• [Tasks to carry out]
A: Reproduce the passage of the Coldplay concert review between "Most mixed message: Booths" and "few times before.", inclusive.
B: In the Coldplay concert review, which song was the only one from Parachutes played that night?
C: Write the next part of the Coldplay concert review, picking up after its final sentence.

• [Quoted passage]
-- Begin --

Photo by Christopher Victorio
Last Night: Coldplay at the Honda Center, Anaheim, Nov. 25, 2008.
Better than: Staying home to watch the six-hour long “Dancing with the Stars” season finale.
Most mixed message: Booths in the lobby promoting anti-poverty organization Oxfam, just mere feet away from merch tables selling $35 t-shirts and $20 “tour programs.”
Let's face it–it's really not “cool” to like Coldplay. They're just too popular, too earnest, too derivative of The Bends-era Radiohead and too married to Gwyenth Paltrow to be taken seriously. It's like that troubling line from The 40-Year-Old Virgin: “How do I know you're gay? Because you like Coldplay.”
But dismissing the band for any or all of those reasons means missing out on things like Tuesday night's concert at the Honda Center, where their numerous anthemic numbers met perfectly with enjoyably overblown stage production, creating a nearly two hour rock spectacle strongly reminiscent of some Irish band Coldplay's been compared to a few times before.
With a giant multi-use screen serving as a backdrop (first projecting the cover of latest album Viva la Vida or Death and All His Friends, later showing abstract images and real-time footage of the band performing), elaborately coordinated flickering lights and hanging orbs acting as spherical, secondary video screens, this was every bit of an “arena show,” complete with copious amounts of both pomp and circumstance. And, of course, lots of singing along–you don't necessarily realize listening to their records or hearing them on the radio, but the majority of Coldplay songs seem almost shredly designed for this type of setting, with the sold-out crowd filling in on the “yeah”s on “In My Place,” and whole choruses on “Fix You.” At this point, with only four albums, they already have so many good songs that you don't even realize it until you're in a setting like this.
Other antics included moving to a platform in the middle of the floor seats for an electronica-tinged version of “God Put A Smile Up Your Face” that blended into a reworked version of “Talk.” The band moved all the way to the back of the arena for acoustic numbers “Lost!,” “The Scientist” and “Death Will Never Conquer.” They even dropped confetti late in the set during current single “Lovers in Japan.” (Well, not them personally. Though that would be even more impressive.)
All of that is to be expected, but what might surprise the Coldplay haters is that, in concert, the band actually kind of rocks. Hits like “The Scientist” and recent single “Lost!” have given them a not-entirely-unfair reputation of being rather mellow. While the slow melancholy of those songs is (wisely) retained live, pieces like “Clocks” and set-closer “Yellow” (their breakthrough hit and the only song off Parachutes performed Tuesday) are louder and faster, establishing the band as rock stars and not shoegazers.

-- End --

• [Listed records]
-- Begin --

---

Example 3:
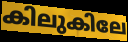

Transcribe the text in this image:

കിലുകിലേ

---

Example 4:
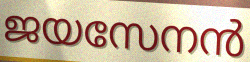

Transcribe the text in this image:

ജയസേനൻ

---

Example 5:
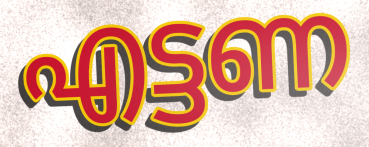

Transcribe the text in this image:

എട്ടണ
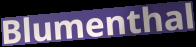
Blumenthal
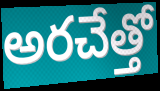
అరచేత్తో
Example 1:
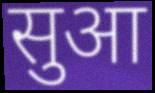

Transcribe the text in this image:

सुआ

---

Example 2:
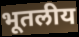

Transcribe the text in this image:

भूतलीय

-- End --
-- Begin --

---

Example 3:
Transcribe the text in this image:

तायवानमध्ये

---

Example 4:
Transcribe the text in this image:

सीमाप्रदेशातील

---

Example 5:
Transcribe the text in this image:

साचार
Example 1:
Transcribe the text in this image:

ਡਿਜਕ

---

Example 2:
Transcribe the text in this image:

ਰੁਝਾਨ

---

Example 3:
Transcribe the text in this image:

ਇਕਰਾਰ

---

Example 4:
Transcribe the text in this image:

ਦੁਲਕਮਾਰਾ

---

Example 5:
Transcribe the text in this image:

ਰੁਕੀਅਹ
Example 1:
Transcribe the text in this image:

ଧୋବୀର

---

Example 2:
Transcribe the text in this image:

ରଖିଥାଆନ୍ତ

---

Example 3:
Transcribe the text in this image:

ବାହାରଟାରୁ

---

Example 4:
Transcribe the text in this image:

-- End --
-- Begin --

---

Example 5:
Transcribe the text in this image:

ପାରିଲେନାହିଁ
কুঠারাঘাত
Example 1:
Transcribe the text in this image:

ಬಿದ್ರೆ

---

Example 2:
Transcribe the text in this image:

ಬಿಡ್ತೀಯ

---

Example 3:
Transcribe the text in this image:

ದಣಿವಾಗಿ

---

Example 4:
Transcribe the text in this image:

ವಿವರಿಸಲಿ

-- End --

• [Answers to the exercises]
A:
Most mixed message: Booths in the lobby promoting anti-poverty organization Oxfam, just mere feet away from merch tables selling $35 t-shirts and $20 “tour programs.”
Let's face it–it's really not “cool” to like Coldplay. They're just too popular, too earnest, too derivative of The Bends-era Radiohead and too married to Gwyenth Paltrow to be taken seriously. It's like that troubling line from The 40-Year-Old Virgin: “How do I know you're gay? Because you like Coldplay.”
But dismissing the band for any or all of those reasons means missing out on things like Tuesday night's concert at the Honda Center, where their numerous anthemic numbers met perfectly with enjoyably overblown stage production, creating a nearly two hour rock spectacle strongly reminiscent of some Irish band Coldplay's been compared to a few times before.

B: "Yellow"

C:
“Band” is also something you don't always think of with Coldplay. Lead singer Chris Martin is such a public face for the band that the other members are essentially anonymous (go ahead: try to name one other member!), with nary a Keith Richards or The Edge in sight. That's a perception that won't be dispelled by seeing them live, as the other members remained pretty much background characters, other than drummer Will Champion performing lead vocals on “Death Will Never Conquer.” Champion was also the only member to get an introduction.
It's not like Martin isn't endearing enough for all four of them, though, from his singing, piano playing, guitar playing and expression of gratitude over the crowd “missing 'American Idol'” to see them (silly British man, that doesn't start again until January!) to discussing meeting the Jonas Brothers for the first time two days prior at the American Music Awards. “Never before have I felt like an old man with no talent whatsoever,” he said, taking his Jonas affection so far as to insert them into the lyrics of X&Y track, “The Hardest Part.” (“Those Jonas boys so much younger than me.”)
Personal Bias: The Jonas Brothers also make me feel like an old man with no talent whatsoever–but in their defense, so do lots of things.
Random Detail: Martin slipped in a couple of llyrics from “Human” by The Killers into “Viva La Vida;” check about 3:00 into this video.
By the Way: The Honda Center sells off-brand Dippin' Dots ripoff “Molli Coolz” instead of the genuine article. Surely Dippin' Dots v. Molli Coolz will be the Coke/Pepsi War of the 21st century.
“Life in Technicolor” (instrumental intro)
“In My Place”
“Speed of Sound”
“Cemeteries of London”
“Chinese Sleep Chant”
“God Put a Smile on My Face”
“The Hardest Part”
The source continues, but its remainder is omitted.